Моррас определяет свободу как власть, могущество, тот, кто ничего не может, тот и не свободен. Если за тобой следуют другие, если ты наделен авторитетом, то это реализация свободы. Свобода отца семейства — его авторитет в семье, свобода вероисповедания связана с авторитетом исповедуемой религии. То же самое можно сказать о свободах ассоциаций, коммун, провинций: они связаны с их реальной властью, с их силой, а не с декларациями прав.
Моррас пишет об иллюзорности прав и свобод в «либеральной догматике» Деклараций, выражающих лишь «подлинное безумие революционного индивидуализма, будь он политическим, социальным или моральным.»[34]
Автор убежден, что без собственности человек обречен на смерть, она представляет собой «естественную защиту человека». Владеть — значит располагать собой, значит обладать силой сопротивления по отношению к другим, значит иметь возможность на них воздействовать. Собственность должна передаваться по наследству — без этого нет традиции. Традиция мыслится как критичная (поскольку без мысли прошлое мертво). Традиция — не инерция прошлого. Противопоставление разума и традиции бессмысленно — такого рода оппозиции суть «космогонии маленьких детей», они напоминают противопоставления масла и уксуса, сладкого и горького, жидкого и твердого.
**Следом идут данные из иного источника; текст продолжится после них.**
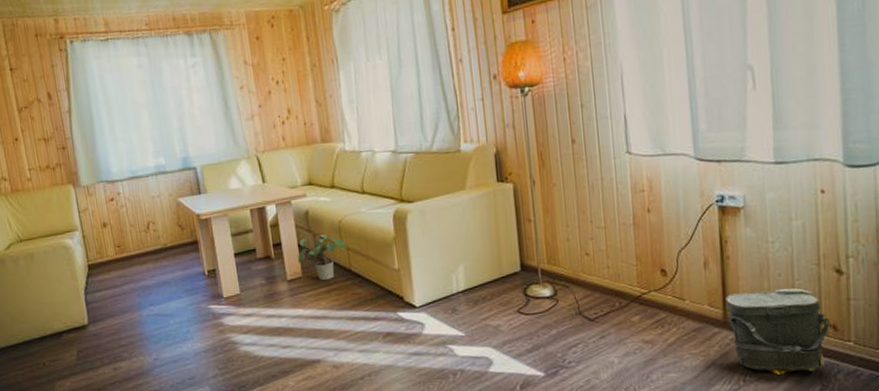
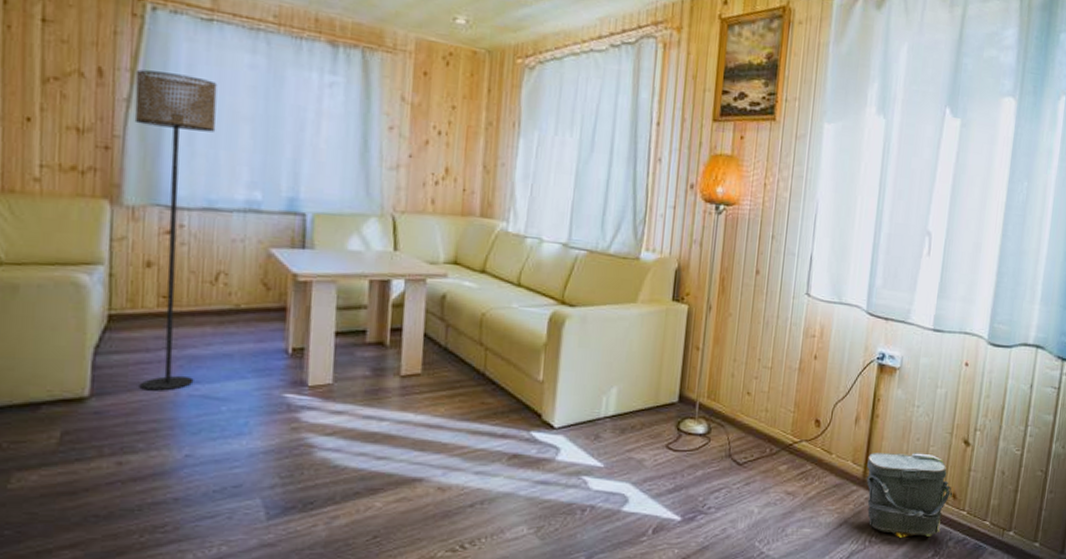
floor lamp: none [69,83,149,315] -> present [134,69,217,391]
potted plant: present [297,234,346,281] -> none [419,326,485,383]

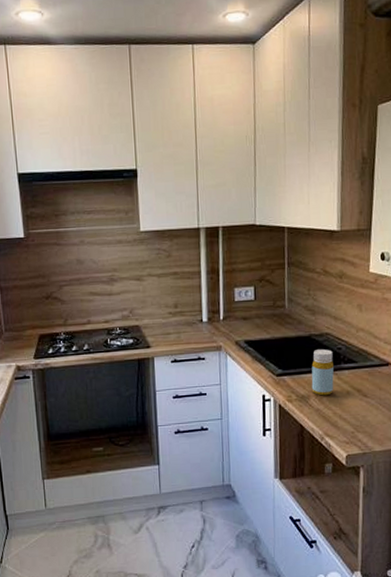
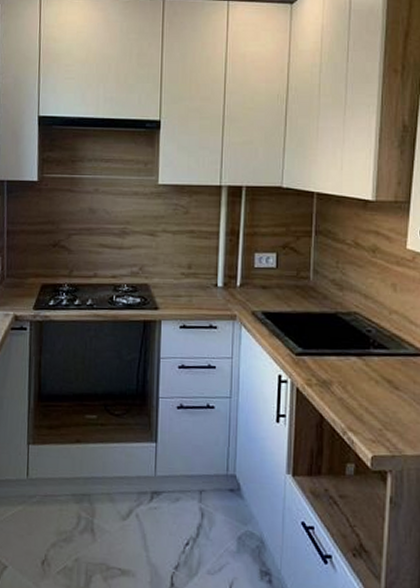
bottle: present [311,349,334,396] -> none [335,330,361,384]

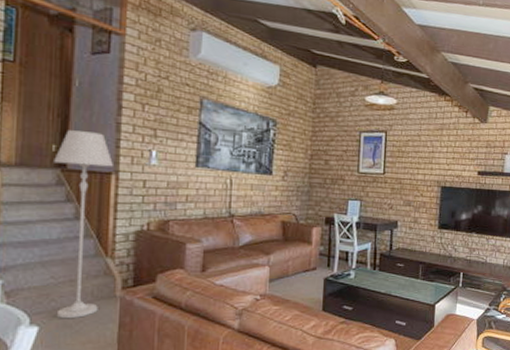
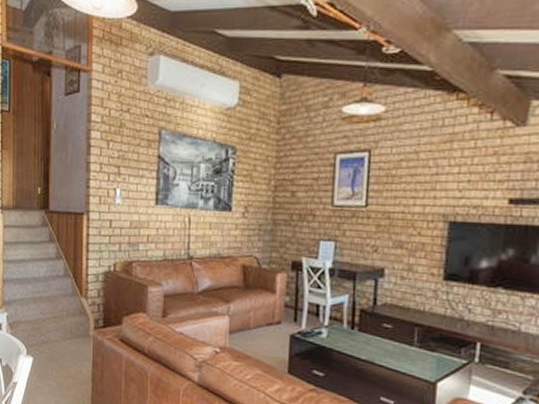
floor lamp: present [54,130,113,319] -> none [40,173,85,353]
Цивилизация есть «капитал, причем капитал передаваемый», а это невозможно без разума. «Капитализация и традиция — вот два неотделимых от идеи цивилизации термина».
Никогда идеи Морраса не искажались исследователями так сильно, как при разборе его национализма. Разумеется, сегодня ни один консерватор или даже «новый правый» не станет говорить языком начала XX века. «Политической корректности» тогда не существовало, и такой «прогрессист», как Клемансо, вполне мог откровенно порадоваться голоду в Германии после Первой мировой войны и добавить, что в Германии вообще имеется «лишних 20 миллионов», и неплохо было бы этим миллионам уйти в небытие. Моррас говорил о «богине Франции», свое учение он называл «философией французского национализма». Но националистами во Франции были и республиканцы, более того, сам национализм не был чем-то старорежимным — культ нации и шовинизм представляют собой наследие революции. В рамках монархической идеологии издавна шло движение от личной верности династии к представлению о национальном интересе.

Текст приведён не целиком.